AEMO told the AER that the energy system would be more reliant on gas generators in a scenario where the EnergyConnect project does not go ahead, increasing overall energy costs.
“By comparing differences in market benefits between scenarios, it is clear that accelerated development of renewable generation in New South Wales reduces the fuel cost savings delivered by Project EnergyConnect, up to a limit,” AEMO’s letter says.
“Gas powered generation continues to play an important role during peak demand periods, when VRE output is low, or when needed to maintain system security, irrespective of the level of VRE developed, and is relied upon to play this role more frequently without Project EnergyConnect.”
AEMO’s advice follows moves from a number of operators of coal-fired generators, including AGL Energy and Delta Electricity, requesting changes to the national electricity rules that would see regulators re-visit investment tests for major network infrastructure following changes to policy or market conditions.
South Australian energy minister Dan van Holst Pellekaan welcomed the advice from AEMO that Project EnergyConnect still stacked up given the rapid changes occurring in the electricity market and said that regulators should get on with the job of approving the interconnector project.
“This report shows that under all circumstances, Project EnergyConnect will deliver significant benefits for consumers,” van Holst Pellekaan said.
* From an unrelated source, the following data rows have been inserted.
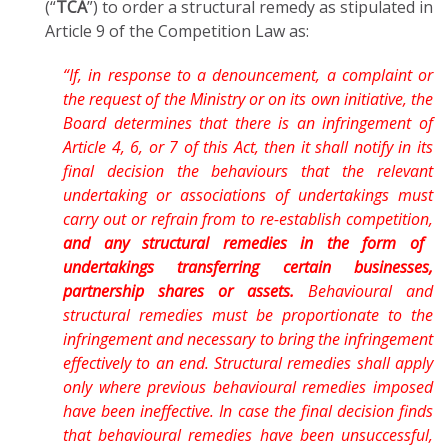
(“
TCA
”) to order a structural remedy as stipulated in
Article 9 of the Competition Law as:
“If, in response to a denouncement, a complaint or
the request of the Ministry or on its own initiative, the
Board determines that there is an infringement of
Article 4, 6, or 7 of this Act, then it shall notify in its
final decision the behaviours that the relevant
undertaking or associations of undertakings must
carry out or refrain from to re-establish competition,
and any structural remedies in the form of
undertakings transferring certain businesses,
partnership shares or assets.
Behavioural and
structural remedies must be proportionate to the
infringement and necessary to bring the infringement
effectively to an end. Structural remedies shall apply
only where previous behavioural remedies imposed
have been ineffective. In case the final decision finds
that behavioural remedies have been unsuccessful,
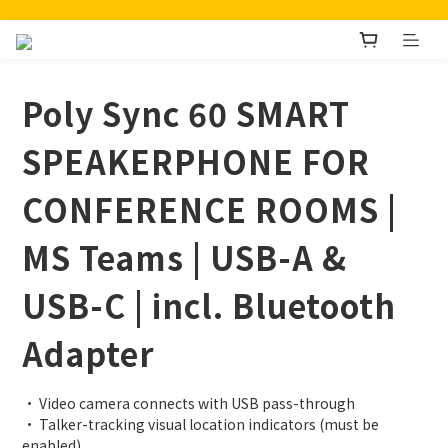
Poly Sync 60 SMART
SPEAKERPHONE FOR
CONFERENCE ROOMS |
MS Teams | USB-A &
USB-C | incl. Bluetooth
Adapter
• Video camera connects with USB pass-through
• Talker-tracking visual location indicators (must be 
enabled)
“This has been the most analysed project in the history of energy in Australia and no matter how many times the modelling is re-run it still shows significant benefits to consumers – it’s time now to draw a line on this constant reassessment, get on with it and stop withholding the savings to consumers.”
“As the SA and NSW Governments step up action on climate change, this report shows that EnergyConnect will keep delivering benefits to consumers by delivering a more orderly transition with lower electricity bills,” van Holst Pellekaan added.